Timing Opens Door Wide To Needed County Charter Reform
By Michael Lewis
Charter questions on Tuesday’s ballot are the first of a vital list. Whatever the outcome, Miami-Dade commissioners should empanel a team to dissect other issues and offer voters options.
Tuesday’s vote won’t register reform demand. In a Republican primary, most independents and Democrats won’t turn out. Charter votes will be few.
Poorly crafted questions also don’t lure eager citizens. One has two parts and the other three, and voters will be torn whether to support either.
The first question would double the period to petition for ballot initiatives, which aids democracy. But it also would force a wait to vote until a general election, slowing the democratic process while cutting election costs.
The other question is even more mixed. It would raise commission salaries to a scale Florida imposes elsewhere to attract candidates who couldn’t serve for the current $6,000 but could for a proposed $92,097. That would improve candidate crops.
But passage would force commissioners to quit outside jobs. Few elected posts in this nation demand that. The ideal of citizen lawmaker would thus become professional politician. Policing could be a nightmare as spouses slip into commissioners’ former jobs, muddying who is really at work.
The ballot question would also limit commissioners to two four-year terms but exempt time now served. Since the aim is job turnover, the exemption is huge.
Then, look at what happened when the legislature limited service to eight years. Everyone started jockeying for the next job on the first day as vital institutional memory shifted to staff and lobbyists, whose power grew as legislators’ clout diminished.
Combine those elements and unintended consequences kick in.
Commissioners would be cut off from outside work for eight years yet grow to rely on $92,000. On leaving office, few would have jobs waiting. Their best shot to retain their pay level would be to work as lobbyists or for winners of contracts via commission votes.
This charter change could thus, quite unintentionally, turn citizen lawmakers into lifetime political operatives.
Whether or not these questions pass, far more important issues loom but could reach voters only via a formal charter review.
Those include whether to end a misguided unification of manager and mayor. A mayor is a politician who leads through vision. A manager is a civil servant who carries out visions of others. Few persons embody both.
Another key question is whether to elect commissioners at large as we used to instead of all by district. At-large commissioners face a broad constituency. Our structure now systematizes parochialism.
We should also question how large a commission should be. Is 13 sacrosanct?
We might also outlaw slush funds that allow each commissioner to spend almost $1 million a year on anything at all.
We might limit campaign spending. As campaign costs rise, it’s harder to unseat incumbents. Those needing favors fund sitting candidates. Should we continue to institutionalize that disadvantage to challengers?
Should we strip commissioners of the power to approve contracts? State legislators can’t, nor can Congress. But at the county it builds campaign contributions while raising the ultimate cost of contracts to taxpayers.
The 1957 charter intended the county to handle regional issues, leaving nuts and bolts to cities. Yet many residents aren’t in cities.

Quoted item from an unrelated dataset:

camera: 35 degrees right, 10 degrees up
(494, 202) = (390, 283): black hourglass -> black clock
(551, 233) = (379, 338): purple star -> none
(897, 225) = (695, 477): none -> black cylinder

Should the charter finally move us toward two-tier local government?
Should we limit recall? We just ousted an honest mayor and commissioner by recall. Results appear good, but waving recall threats whenever a powerful bloc seeks something special can let terror subvert democracy.
Finally, should a review team seek a charter change so that future reviews would put questions directly to voters? We’ve seen how poorly the commission has constructed the issues on today’s ballot and the dangers of piecemeal charter review. Let’s institutionalize a better way.
As we do that, institutionalize charter review at arm’s length from the commission. While the charter demands a review each five years, commissioners often ignore that — as they seem poised to do in this, the fifth year since the last review.
Fortunately, six of 13 commissioners face August reelection and a seventh, Chairman Joe Martinez, will run for mayor. That majority in the public eye should be primed to offer charter review for two reasons:
First, they’d be reformers, not roadblocks.
Second, a charter review wouldn’t end until after the election. They’d be reelected before they actually had to let the public vote on anything.
Call it cynical, but it’s one way to kick off charter review.
A review isn’t always reform: impartial citizens can be as wrong as commissioners, though they’d have far smaller stakes in impeding the democratic process.